## Work to complete
Look through the entries below and report how many lines hold the string "KiCad". Only the number is wanted.

START Data for the task

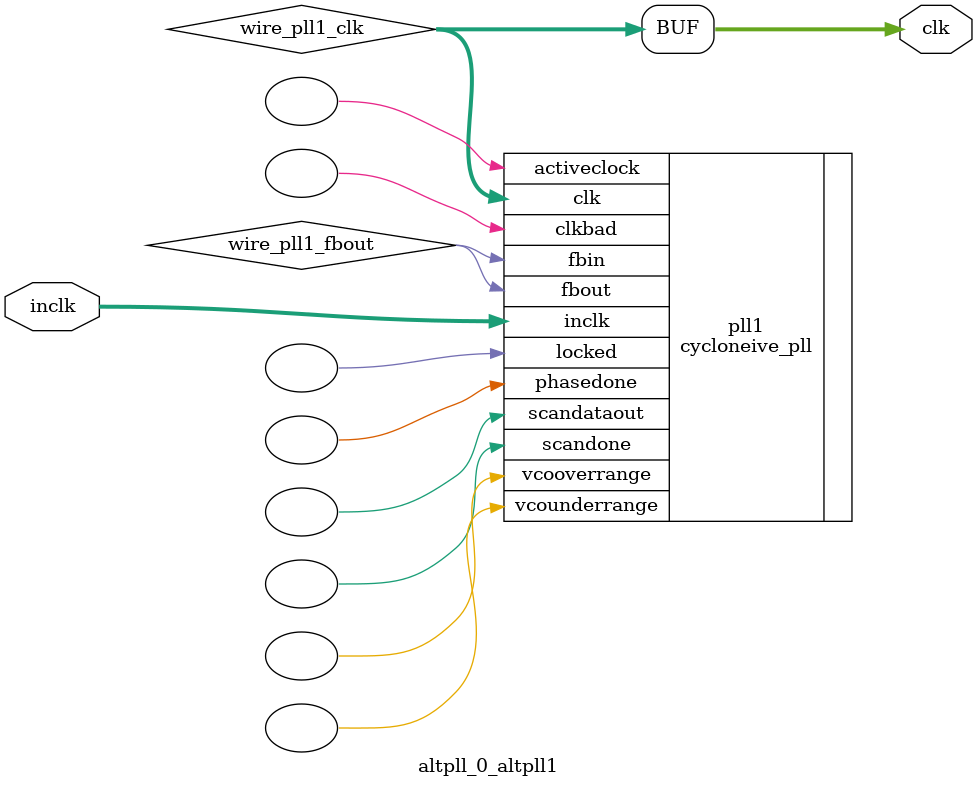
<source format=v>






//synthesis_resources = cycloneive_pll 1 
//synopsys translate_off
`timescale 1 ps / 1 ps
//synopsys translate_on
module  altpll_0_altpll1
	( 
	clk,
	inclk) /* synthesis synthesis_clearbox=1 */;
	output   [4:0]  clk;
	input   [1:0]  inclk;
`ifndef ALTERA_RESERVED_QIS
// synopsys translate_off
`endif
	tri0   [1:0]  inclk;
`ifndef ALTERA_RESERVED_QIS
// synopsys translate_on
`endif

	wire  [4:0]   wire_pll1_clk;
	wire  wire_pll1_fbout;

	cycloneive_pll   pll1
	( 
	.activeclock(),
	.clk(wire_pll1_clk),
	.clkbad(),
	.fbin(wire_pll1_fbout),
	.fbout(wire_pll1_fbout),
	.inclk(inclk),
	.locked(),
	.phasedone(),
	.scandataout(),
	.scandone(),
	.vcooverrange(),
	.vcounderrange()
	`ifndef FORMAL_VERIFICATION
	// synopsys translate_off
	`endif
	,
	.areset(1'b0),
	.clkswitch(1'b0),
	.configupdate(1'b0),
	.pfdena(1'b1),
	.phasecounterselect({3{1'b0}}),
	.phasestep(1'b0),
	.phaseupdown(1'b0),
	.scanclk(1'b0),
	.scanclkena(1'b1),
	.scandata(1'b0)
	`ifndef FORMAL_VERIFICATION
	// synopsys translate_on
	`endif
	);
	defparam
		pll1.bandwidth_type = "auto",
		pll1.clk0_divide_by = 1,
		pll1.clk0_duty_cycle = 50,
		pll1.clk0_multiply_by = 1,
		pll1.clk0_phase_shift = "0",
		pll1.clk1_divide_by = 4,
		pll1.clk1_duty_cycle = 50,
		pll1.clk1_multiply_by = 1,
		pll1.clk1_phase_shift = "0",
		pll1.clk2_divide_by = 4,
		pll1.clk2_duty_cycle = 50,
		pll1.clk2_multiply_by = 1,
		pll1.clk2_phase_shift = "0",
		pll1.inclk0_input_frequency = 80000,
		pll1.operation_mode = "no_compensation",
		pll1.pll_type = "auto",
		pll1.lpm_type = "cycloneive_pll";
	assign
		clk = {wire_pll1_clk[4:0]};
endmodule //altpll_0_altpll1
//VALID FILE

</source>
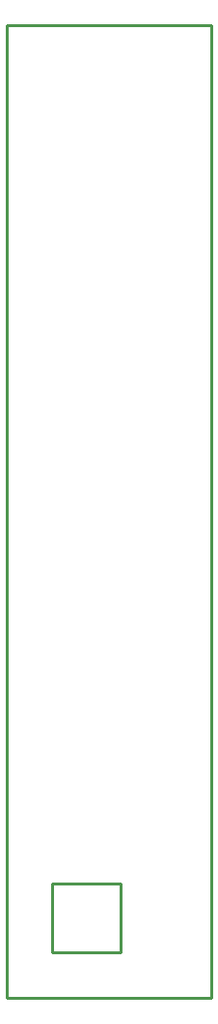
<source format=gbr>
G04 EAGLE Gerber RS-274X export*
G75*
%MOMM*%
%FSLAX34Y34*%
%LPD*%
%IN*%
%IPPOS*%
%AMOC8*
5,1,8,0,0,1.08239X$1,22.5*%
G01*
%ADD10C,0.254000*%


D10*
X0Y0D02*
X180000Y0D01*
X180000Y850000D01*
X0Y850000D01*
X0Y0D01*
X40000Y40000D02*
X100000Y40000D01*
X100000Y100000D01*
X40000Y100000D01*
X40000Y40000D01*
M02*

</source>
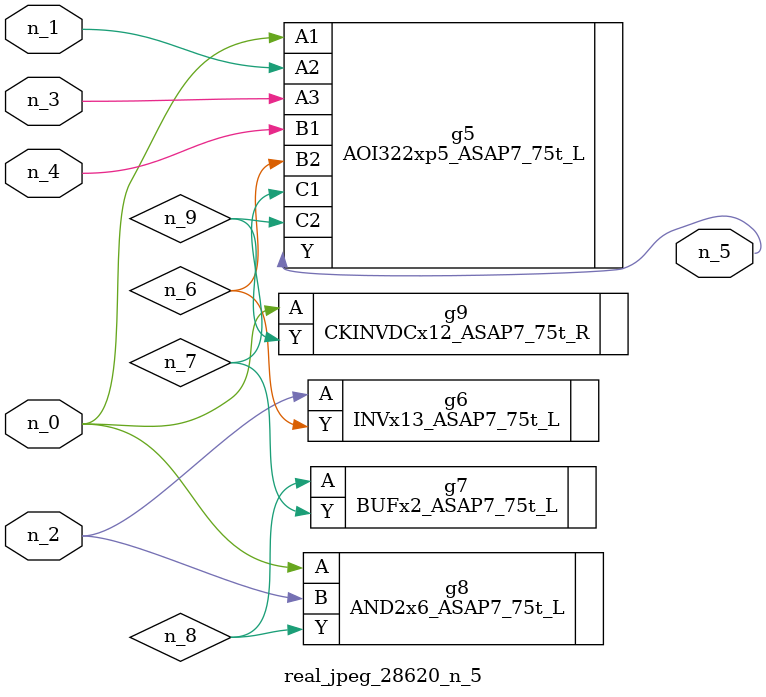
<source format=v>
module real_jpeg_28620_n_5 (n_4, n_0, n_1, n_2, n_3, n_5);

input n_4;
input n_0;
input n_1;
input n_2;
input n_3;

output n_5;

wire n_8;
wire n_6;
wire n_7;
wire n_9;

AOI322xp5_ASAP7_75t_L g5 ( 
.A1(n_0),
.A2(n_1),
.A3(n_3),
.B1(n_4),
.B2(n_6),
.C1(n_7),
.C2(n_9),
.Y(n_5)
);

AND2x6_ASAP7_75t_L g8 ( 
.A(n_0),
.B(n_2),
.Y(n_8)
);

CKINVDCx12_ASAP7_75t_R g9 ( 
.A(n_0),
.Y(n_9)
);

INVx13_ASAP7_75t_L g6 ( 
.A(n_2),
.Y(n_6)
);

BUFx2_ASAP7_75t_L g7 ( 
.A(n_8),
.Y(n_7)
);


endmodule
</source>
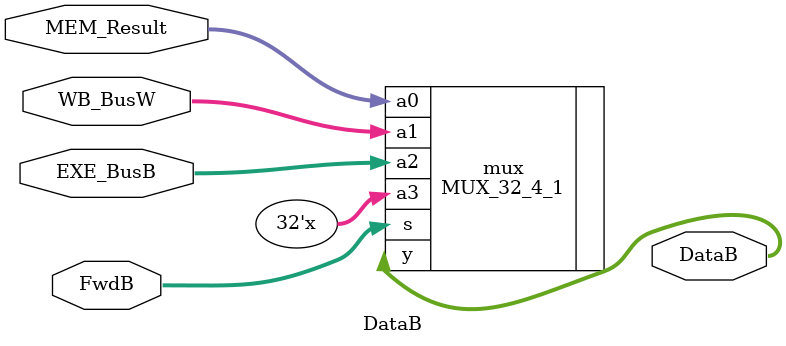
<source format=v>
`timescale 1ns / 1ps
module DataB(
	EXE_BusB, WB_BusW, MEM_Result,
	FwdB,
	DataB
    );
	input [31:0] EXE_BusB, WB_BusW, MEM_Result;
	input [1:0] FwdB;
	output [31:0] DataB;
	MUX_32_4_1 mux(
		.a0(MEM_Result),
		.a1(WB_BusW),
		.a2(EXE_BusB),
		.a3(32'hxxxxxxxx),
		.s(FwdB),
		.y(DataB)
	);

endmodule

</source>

END Data for the task
START Data for the task

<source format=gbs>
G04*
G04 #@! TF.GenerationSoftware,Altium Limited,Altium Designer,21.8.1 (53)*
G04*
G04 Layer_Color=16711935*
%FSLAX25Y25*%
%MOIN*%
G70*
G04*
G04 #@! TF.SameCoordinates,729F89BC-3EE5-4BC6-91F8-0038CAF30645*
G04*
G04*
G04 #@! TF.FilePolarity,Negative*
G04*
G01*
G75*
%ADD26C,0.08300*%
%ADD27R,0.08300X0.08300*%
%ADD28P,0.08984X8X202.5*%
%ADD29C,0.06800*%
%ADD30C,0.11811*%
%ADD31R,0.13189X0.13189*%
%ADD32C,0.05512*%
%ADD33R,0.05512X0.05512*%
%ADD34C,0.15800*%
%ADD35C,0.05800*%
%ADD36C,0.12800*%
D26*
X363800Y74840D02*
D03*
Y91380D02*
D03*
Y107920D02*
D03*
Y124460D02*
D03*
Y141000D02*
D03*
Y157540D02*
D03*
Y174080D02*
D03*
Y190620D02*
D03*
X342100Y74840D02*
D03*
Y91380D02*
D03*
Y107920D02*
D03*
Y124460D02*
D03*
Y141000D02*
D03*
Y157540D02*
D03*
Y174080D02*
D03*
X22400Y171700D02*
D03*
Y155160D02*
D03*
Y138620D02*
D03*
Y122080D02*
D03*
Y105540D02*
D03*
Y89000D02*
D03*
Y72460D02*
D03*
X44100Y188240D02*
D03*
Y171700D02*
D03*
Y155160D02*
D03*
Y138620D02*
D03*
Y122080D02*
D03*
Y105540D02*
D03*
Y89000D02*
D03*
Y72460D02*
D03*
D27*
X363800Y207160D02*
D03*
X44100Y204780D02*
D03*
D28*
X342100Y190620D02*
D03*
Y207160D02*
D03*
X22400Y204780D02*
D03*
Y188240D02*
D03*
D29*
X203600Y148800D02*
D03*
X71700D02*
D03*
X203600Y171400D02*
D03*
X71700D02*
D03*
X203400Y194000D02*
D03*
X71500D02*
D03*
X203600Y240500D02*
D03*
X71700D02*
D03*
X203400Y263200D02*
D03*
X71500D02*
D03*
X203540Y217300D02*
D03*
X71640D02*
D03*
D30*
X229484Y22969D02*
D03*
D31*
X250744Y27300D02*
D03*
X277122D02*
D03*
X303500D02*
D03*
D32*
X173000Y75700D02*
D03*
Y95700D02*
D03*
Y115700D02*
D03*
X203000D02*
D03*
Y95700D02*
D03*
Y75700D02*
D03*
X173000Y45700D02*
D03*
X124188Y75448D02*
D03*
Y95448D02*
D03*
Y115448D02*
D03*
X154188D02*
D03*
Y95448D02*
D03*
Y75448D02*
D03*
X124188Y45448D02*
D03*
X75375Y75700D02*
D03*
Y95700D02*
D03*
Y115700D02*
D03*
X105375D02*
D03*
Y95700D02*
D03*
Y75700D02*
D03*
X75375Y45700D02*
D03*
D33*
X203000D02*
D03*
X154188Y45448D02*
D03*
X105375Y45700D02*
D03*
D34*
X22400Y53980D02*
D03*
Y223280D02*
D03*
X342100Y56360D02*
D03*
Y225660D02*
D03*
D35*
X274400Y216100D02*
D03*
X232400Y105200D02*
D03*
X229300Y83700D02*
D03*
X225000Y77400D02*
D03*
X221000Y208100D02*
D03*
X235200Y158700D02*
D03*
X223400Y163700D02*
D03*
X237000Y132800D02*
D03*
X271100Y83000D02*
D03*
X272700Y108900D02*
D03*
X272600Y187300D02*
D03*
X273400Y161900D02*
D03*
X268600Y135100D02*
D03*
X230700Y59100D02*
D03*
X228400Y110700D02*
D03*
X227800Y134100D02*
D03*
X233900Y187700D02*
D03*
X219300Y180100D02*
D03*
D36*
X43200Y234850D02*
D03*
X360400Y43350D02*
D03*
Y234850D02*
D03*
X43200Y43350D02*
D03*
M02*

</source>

END Data for the task
START Data for the task

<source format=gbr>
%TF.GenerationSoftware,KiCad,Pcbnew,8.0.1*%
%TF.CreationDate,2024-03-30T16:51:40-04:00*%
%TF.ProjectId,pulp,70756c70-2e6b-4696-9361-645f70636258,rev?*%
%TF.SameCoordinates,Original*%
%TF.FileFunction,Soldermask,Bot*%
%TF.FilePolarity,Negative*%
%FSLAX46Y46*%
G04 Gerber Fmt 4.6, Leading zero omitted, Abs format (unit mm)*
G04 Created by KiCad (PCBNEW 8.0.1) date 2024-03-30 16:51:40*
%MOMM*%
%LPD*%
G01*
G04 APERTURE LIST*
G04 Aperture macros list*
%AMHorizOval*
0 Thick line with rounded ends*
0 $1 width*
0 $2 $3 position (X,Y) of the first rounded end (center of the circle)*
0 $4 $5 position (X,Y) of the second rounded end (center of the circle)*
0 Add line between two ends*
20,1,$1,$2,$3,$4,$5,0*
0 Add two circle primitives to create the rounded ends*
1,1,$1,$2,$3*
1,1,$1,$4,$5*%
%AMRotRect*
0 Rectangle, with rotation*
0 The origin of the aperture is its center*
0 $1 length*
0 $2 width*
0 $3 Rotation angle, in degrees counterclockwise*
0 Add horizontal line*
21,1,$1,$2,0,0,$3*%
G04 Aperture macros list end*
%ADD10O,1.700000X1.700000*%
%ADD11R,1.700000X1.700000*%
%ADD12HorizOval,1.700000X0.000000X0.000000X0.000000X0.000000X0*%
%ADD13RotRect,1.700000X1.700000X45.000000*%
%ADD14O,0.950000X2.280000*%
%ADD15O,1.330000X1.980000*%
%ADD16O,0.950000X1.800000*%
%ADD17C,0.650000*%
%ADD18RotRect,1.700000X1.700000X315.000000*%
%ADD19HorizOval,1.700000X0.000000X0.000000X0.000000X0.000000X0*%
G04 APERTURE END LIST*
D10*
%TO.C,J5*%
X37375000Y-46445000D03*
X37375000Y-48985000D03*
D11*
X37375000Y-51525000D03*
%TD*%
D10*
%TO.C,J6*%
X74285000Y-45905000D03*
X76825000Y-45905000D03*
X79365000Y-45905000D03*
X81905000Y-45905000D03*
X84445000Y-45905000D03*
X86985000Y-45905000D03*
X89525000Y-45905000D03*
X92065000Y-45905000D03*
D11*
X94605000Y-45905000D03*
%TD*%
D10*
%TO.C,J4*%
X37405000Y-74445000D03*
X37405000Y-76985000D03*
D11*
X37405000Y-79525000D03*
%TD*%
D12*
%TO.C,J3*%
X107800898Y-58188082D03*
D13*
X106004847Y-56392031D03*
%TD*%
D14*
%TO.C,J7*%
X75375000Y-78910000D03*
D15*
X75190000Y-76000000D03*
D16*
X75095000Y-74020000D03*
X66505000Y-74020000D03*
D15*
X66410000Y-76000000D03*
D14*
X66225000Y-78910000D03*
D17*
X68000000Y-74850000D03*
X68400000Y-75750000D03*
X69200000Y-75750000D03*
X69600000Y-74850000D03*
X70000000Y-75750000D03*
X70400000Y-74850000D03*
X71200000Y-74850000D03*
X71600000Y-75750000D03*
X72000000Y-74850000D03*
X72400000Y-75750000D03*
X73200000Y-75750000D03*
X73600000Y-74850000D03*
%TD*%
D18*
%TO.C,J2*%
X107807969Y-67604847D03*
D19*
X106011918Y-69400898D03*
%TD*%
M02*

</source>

END Data for the task

## Task result
2